For a service emitting 1M values/sec across 100 inputs:
- CPU: 1M × 150 ns = 150 ms CPU/sec, i.e. 15% of one core. Fine.
- Latency: P50 1µs, P99 10µs. Fine for most use cases.
- Memory: 100 forwarders × 8 KB = 800 KB stacks; 100 channels × 1 KB buffer = 100 KB. Total ~1 MB. Fine.
If you scale to 10,000 inputs at 100M values/sec, costs scale linearly. The dominant cost becomes the single output channel, which caps at ~10-20M sends/sec on one CPU. Layer the merge into a tree at this scale.
Migration Story¶
A team migrating from a synchronous loop to a merge-based design follows this rough order:
- Identify N producers — usually loops over a slice of resources.

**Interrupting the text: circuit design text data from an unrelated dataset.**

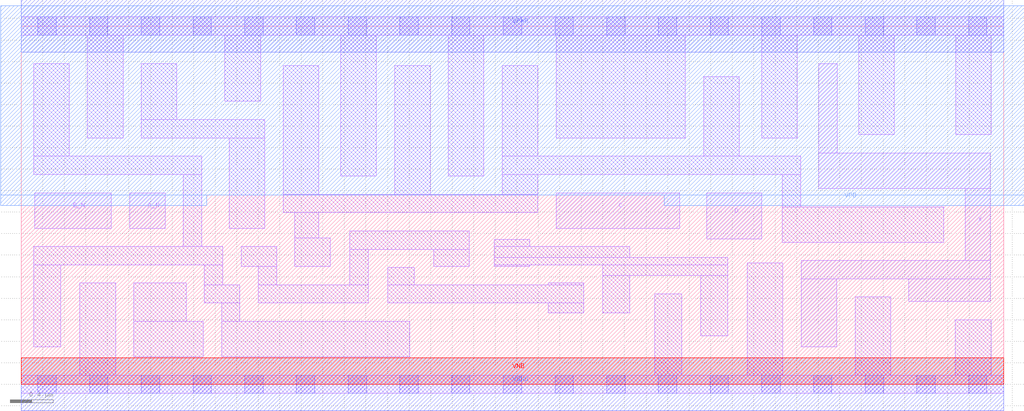
<source format=lef>
# Copyright 2020 The SkyWater PDK Authors
#
# Licensed under the Apache License, Version 2.0 (the "License");
# you may not use this file except in compliance with the License.
# You may obtain a copy of the License at
#
#     https://www.apache.org/licenses/LICENSE-2.0
#
# Unless required by applicable law or agreed to in writing, software
# distributed under the License is distributed on an "AS IS" BASIS,
# WITHOUT WARRANTIES OR CONDITIONS OF ANY KIND, either express or implied.
# See the License for the specific language governing permissions and
# limitations under the License.
#
# SPDX-License-Identifier: Apache-2.0

VERSION 5.7 ;
  NOWIREEXTENSIONATPIN ON ;
  DIVIDERCHAR "/" ;
  BUSBITCHARS "[]" ;
MACRO sky130_fd_sc_hs__and4bb_4
  CLASS CORE ;
  FOREIGN sky130_fd_sc_hs__and4bb_4 ;
  ORIGIN  0.000000  0.000000 ;
  SIZE  9.120000 BY  3.330000 ;
  SYMMETRY X Y ;
  SITE unit ;
  PIN A_N
    ANTENNAGATEAREA  0.246000 ;
    DIRECTION INPUT ;
    USE SIGNAL ;
    PORT
      LAYER li1 ;
        RECT 1.005000 1.450000 1.335000 1.780000 ;
    END
  END A_N
  PIN B_N
    ANTENNAGATEAREA  0.246000 ;
    DIRECTION INPUT ;
    USE SIGNAL ;
    PORT
      LAYER li1 ;
        RECT 0.125000 1.450000 0.835000 1.780000 ;
    END
  END B_N
  PIN C
    ANTENNAGATEAREA  0.492000 ;
    DIRECTION INPUT ;
    USE SIGNAL ;
    PORT
      LAYER li1 ;
        RECT 4.965000 1.450000 6.115000 1.780000 ;
    END
  END C
  PIN D
    ANTENNAGATEAREA  0.492000 ;
    DIRECTION INPUT ;
    USE SIGNAL ;
    PORT
      LAYER li1 ;
        RECT 6.365000 1.350000 6.875000 1.780000 ;
    END
  END D
  PIN X
    ANTENNADIFFAREA  1.116000 ;
    DIRECTION OUTPUT ;
    USE SIGNAL ;
    PORT
      LAYER li1 ;
        RECT 7.240000 0.350000 7.570000 0.980000 ;
        RECT 7.240000 0.980000 8.995000 1.150000 ;
        RECT 7.405000 1.820000 8.995000 2.150000 ;
        RECT 7.405000 2.150000 7.575000 2.980000 ;
        RECT 8.240000 0.770000 8.995000 0.980000 ;
        RECT 8.765000 1.150000 8.995000 1.820000 ;
    END
  END X
  PIN VGND
    DIRECTION INOUT ;
    USE GROUND ;
    PORT
      LAYER met1 ;
        RECT 0.000000 -0.245000 9.120000 0.245000 ;
    END
  END VGND
  PIN VNB
    DIRECTION INOUT ;
    USE GROUND ;
    PORT
      LAYER pwell ;
        RECT 0.000000 0.000000 9.120000 0.245000 ;
    END
  END VNB
  PIN VPB
    DIRECTION INOUT ;
    USE POWER ;
    PORT
      LAYER nwell ;
        RECT -0.190000 1.660000 1.720000 1.760000 ;
        RECT -0.190000 1.760000 9.310000 3.520000 ;
        RECT  5.970000 1.660000 9.310000 1.760000 ;
    END
  END VPB
  PIN VPWR
    DIRECTION INOUT ;
    USE POWER ;
    PORT
      LAYER met1 ;
        RECT 0.000000 3.085000 9.120000 3.575000 ;
    END
  END VPWR
  OBS
    LAYER li1 ;
      RECT 0.000000 -0.085000 9.120000 0.085000 ;
      RECT 0.000000  3.245000 9.120000 3.415000 ;
      RECT 0.115000  0.350000 0.365000 1.110000 ;
      RECT 0.115000  1.110000 1.870000 1.280000 ;
      RECT 0.115000  1.950000 1.675000 2.120000 ;
      RECT 0.115000  2.120000 0.445000 2.980000 ;
      RECT 0.545000  0.085000 0.875000 0.940000 ;
      RECT 0.615000  2.290000 0.945000 3.245000 ;
      RECT 1.045000  0.255000 1.690000 0.585000 ;
      RECT 1.045000  0.585000 1.530000 0.940000 ;
      RECT 1.115000  2.290000 2.260000 2.460000 ;
      RECT 1.115000  2.460000 1.445000 2.980000 ;
      RECT 1.505000  1.280000 1.675000 1.950000 ;
      RECT 1.700000  0.755000 2.030000 0.925000 ;
      RECT 1.700000  0.925000 1.870000 1.110000 ;
      RECT 1.860000  0.255000 3.605000 0.585000 ;
      RECT 1.860000  0.585000 2.030000 0.755000 ;
      RECT 1.890000  2.630000 2.225000 3.245000 ;
      RECT 1.930000  1.450000 2.260000 2.290000 ;
      RECT 2.040000  1.095000 2.370000 1.280000 ;
      RECT 2.200000  0.755000 3.220000 0.925000 ;
      RECT 2.200000  0.925000 2.370000 1.095000 ;
      RECT 2.430000  1.595000 4.795000 1.765000 ;
      RECT 2.430000  1.765000 2.760000 2.960000 ;
      RECT 2.540000  1.095000 2.870000 1.360000 ;
      RECT 2.540000  1.360000 2.760000 1.595000 ;
      RECT 2.965000  1.935000 3.295000 3.245000 ;
      RECT 3.050000  0.925000 3.220000 1.255000 ;
      RECT 3.050000  1.255000 4.160000 1.425000 ;
      RECT 3.400000  0.755000 5.220000 0.925000 ;
      RECT 3.400000  0.925000 3.650000 1.085000 ;
      RECT 3.465000  1.765000 3.795000 2.960000 ;
      RECT 3.830000  1.095000 4.160000 1.255000 ;
      RECT 3.965000  1.935000 4.295000 3.245000 ;
      RECT 4.390000  1.095000 4.720000 1.110000 ;
      RECT 4.390000  1.110000 6.560000 1.180000 ;
      RECT 4.390000  1.180000 5.650000 1.280000 ;
      RECT 4.390000  1.280000 4.720000 1.345000 ;
      RECT 4.465000  1.765000 4.795000 1.950000 ;
      RECT 4.465000  1.950000 7.235000 2.120000 ;
      RECT 4.465000  2.120000 4.795000 2.960000 ;
      RECT 4.890000  0.665000 5.220000 0.755000 ;
      RECT 4.890000  0.925000 5.220000 0.940000 ;
      RECT 4.965000  2.290000 6.165000 3.245000 ;
      RECT 5.400000  0.665000 5.650000 1.010000 ;
      RECT 5.400000  1.010000 6.560000 1.110000 ;
      RECT 5.880000  0.085000 6.130000 0.840000 ;
      RECT 6.310000  0.450000 6.560000 1.010000 ;
      RECT 6.335000  2.120000 6.665000 2.860000 ;
      RECT 6.740000  0.085000 7.070000 1.130000 ;
      RECT 6.875000  2.290000 7.205000 3.245000 ;
      RECT 7.065000  1.320000 8.565000 1.650000 ;
      RECT 7.065000  1.650000 7.235000 1.950000 ;
      RECT 7.740000  0.085000 8.070000 0.810000 ;
      RECT 7.775000  2.320000 8.105000 3.245000 ;
      RECT 8.670000  0.085000 9.005000 0.600000 ;
      RECT 8.675000  2.320000 9.005000 3.245000 ;
    LAYER mcon ;
      RECT 0.155000 -0.085000 0.325000 0.085000 ;
      RECT 0.155000  3.245000 0.325000 3.415000 ;
      RECT 0.635000 -0.085000 0.805000 0.085000 ;
      RECT 0.635000  3.245000 0.805000 3.415000 ;
      RECT 1.115000 -0.085000 1.285000 0.085000 ;
      RECT 1.115000  3.245000 1.285000 3.415000 ;
      RECT 1.595000 -0.085000 1.765000 0.085000 ;
      RECT 1.595000  3.245000 1.765000 3.415000 ;
      RECT 2.075000 -0.085000 2.245000 0.085000 ;
      RECT 2.075000  3.245000 2.245000 3.415000 ;
      RECT 2.555000 -0.085000 2.725000 0.085000 ;
      RECT 2.555000  3.245000 2.725000 3.415000 ;
      RECT 3.035000 -0.085000 3.205000 0.085000 ;
      RECT 3.035000  3.245000 3.205000 3.415000 ;
      RECT 3.515000 -0.085000 3.685000 0.085000 ;
      RECT 3.515000  3.245000 3.685000 3.415000 ;
      RECT 3.995000 -0.085000 4.165000 0.085000 ;
      RECT 3.995000  3.245000 4.165000 3.415000 ;
      RECT 4.475000 -0.085000 4.645000 0.085000 ;
      RECT 4.475000  3.245000 4.645000 3.415000 ;
      RECT 4.955000 -0.085000 5.125000 0.085000 ;
      RECT 4.955000  3.245000 5.125000 3.415000 ;
      RECT 5.435000 -0.085000 5.605000 0.085000 ;
      RECT 5.435000  3.245000 5.605000 3.415000 ;
      RECT 5.915000 -0.085000 6.085000 0.085000 ;
      RECT 5.915000  3.245000 6.085000 3.415000 ;
      RECT 6.395000 -0.085000 6.565000 0.085000 ;
      RECT 6.395000  3.245000 6.565000 3.415000 ;
      RECT 6.875000 -0.085000 7.045000 0.085000 ;
      RECT 6.875000  3.245000 7.045000 3.415000 ;
      RECT 7.355000 -0.085000 7.525000 0.085000 ;
      RECT 7.355000  3.245000 7.525000 3.415000 ;
      RECT 7.835000 -0.085000 8.005000 0.085000 ;
      RECT 7.835000  3.245000 8.005000 3.415000 ;
      RECT 8.315000 -0.085000 8.485000 0.085000 ;
      RECT 8.315000  3.245000 8.485000 3.415000 ;
      RECT 8.795000 -0.085000 8.965000 0.085000 ;
      RECT 8.795000  3.245000 8.965000 3.415000 ;
  END
END sky130_fd_sc_hs__and4bb_4
END LIBRARY

</source>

- Wrap each producer in a goroutine that emits on a channel.
- Replace the synchronous
for _, r := range resourcesloop withmerge(ctx, channels...). - Add
errgroupif any producer can fail. - Add metrics on every input.
- Add
goleaktest. - Roll out to canary; watch goroutine count and latency.
A common pitfall: forgetting to close channels on producer error. The fix is defer close(out) in every producer goroutine, regardless of how it exits.
Cheat Sheet¶
| Production decision | Default |
|---|---|
| Merge buffer | unbuffered output, per-input buffer of 256 |
| Drop policy | drop newest for telemetry; block for everything else |
| Hot-add producers | supervisor pattern |
| Layering | tree at >1000 inputs |
| Per-input metrics | always |
| Goroutine leak test | always |
Summary¶
Professional fan-in is operational. The merge function is small; the system around it — supervisors, metrics, drop policy, layered topology, multi-tenant safety — is large. Real production case studies show the same pattern applied with different operability rigour: log shippers, health checkers, search aggregators. Every decision (buffer size, drop policy, error semantics) is documented and observable.